Object | Part of Collected Archives collection

item details

NameReceipt for a kiwi skin tippet and muff
ProductionMrs Jane Yandle; maker/artist; 21 September 1872; New Zealand
William Yandle; records creator; 21 September 1872
Classificationreceipts, accounts, family papers
Materialspaper, ink
Techniqueshandwriting
Registration NumberCA000294/001/0001/0055

Overview

This receipt, dated 21 September 1872, is for the making of a kiwi muff and tippet at one pound, nineteen shillings and nine pence. The receipt is made out to Mr Kirk and is signed W J Yandle.

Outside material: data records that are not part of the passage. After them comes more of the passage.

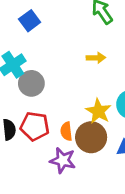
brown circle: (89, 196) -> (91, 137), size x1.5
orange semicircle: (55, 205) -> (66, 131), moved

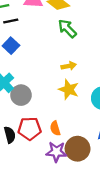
yellow star: (98, 111) -> (69, 90), moved
brown circle: (91, 137) -> (78, 149), moved

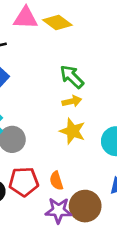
green arrow: (67, 29) -> (72, 77), moved

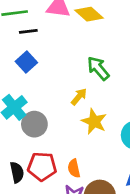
yellow arrow: (72, 101) -> (79, 97), moved, turned -42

Correspondance in Te Papa's museum records, reveal this receipt relates to a commission from James Hector, Director of the Colonial Museum.  

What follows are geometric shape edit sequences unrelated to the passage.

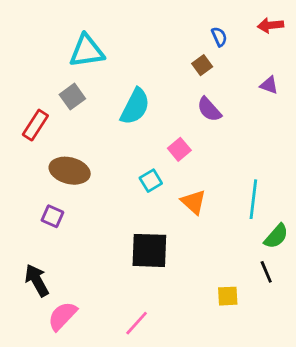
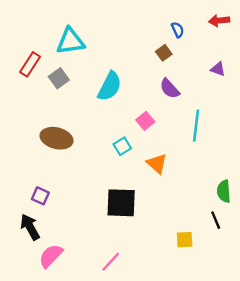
red rectangle: (35, 125) -> (30, 64), moved
cyan line: (253, 199) -> (196, 126), moved
purple square: (52, 216) -> (40, 196), moved
green semicircle: (276, 236) -> (224, 191), turned 135

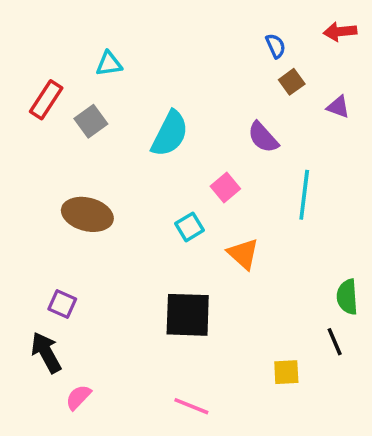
cyan triangle: (70, 41) -> (109, 64), size x0.6
brown square: (164, 53) -> (292, 82), moved
pink semicircle: (51, 256) -> (78, 397), size x0.7
pink line: (111, 262) -> (191, 406), moved, turned 70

In July 1872 James Hector sent five kiwi skins to his colleague Thomas Kirk, secretary and curator at the Auckland Institute and Museum. Kirk, in turn, delivered them to Jane Yandle (née Turle, 1843–1915), the city’s only professional taxidermist and furrier, to be transformed into a matching muff and tippet.

Although Kirk described Mrs Yandle as ‘very dilatory as a rule’, he advised Hector that she would have the muff and tippet completed within the week. Ten days later, he wrote to Hector to let him know that the accessories were on their way, and that while the job came to one pound nineteen shillings and nine pence, he had paid Mrs Yandle two pounds to cover postage. Of the results he commented, ‘She had some trouble getting the trimmings to match and appears to have made a fair job as far as my judgement goes, but the muff is rather too stiff'.

Jane Yandle

Jane Yandle emigrated from England, arriving in Auckland on the Percy in December 1865 with her husband of three years, William Yandle, who was a butcher, and their baby daughter. The couple subsequently established a taxidermy business in the central city under William’s name, ‘WJ Yandle’. Mrs Yandle's mother  Mary Turle (1820–1866), is recorded as working as a milliner and 'bird stuffer' in Taunton, Somerset, in the 1860s. Mrs Yandle not only worked on specimens, but also served the fashion trade, making fur and feather trimmings to order and offering a fur and feather cleaning service.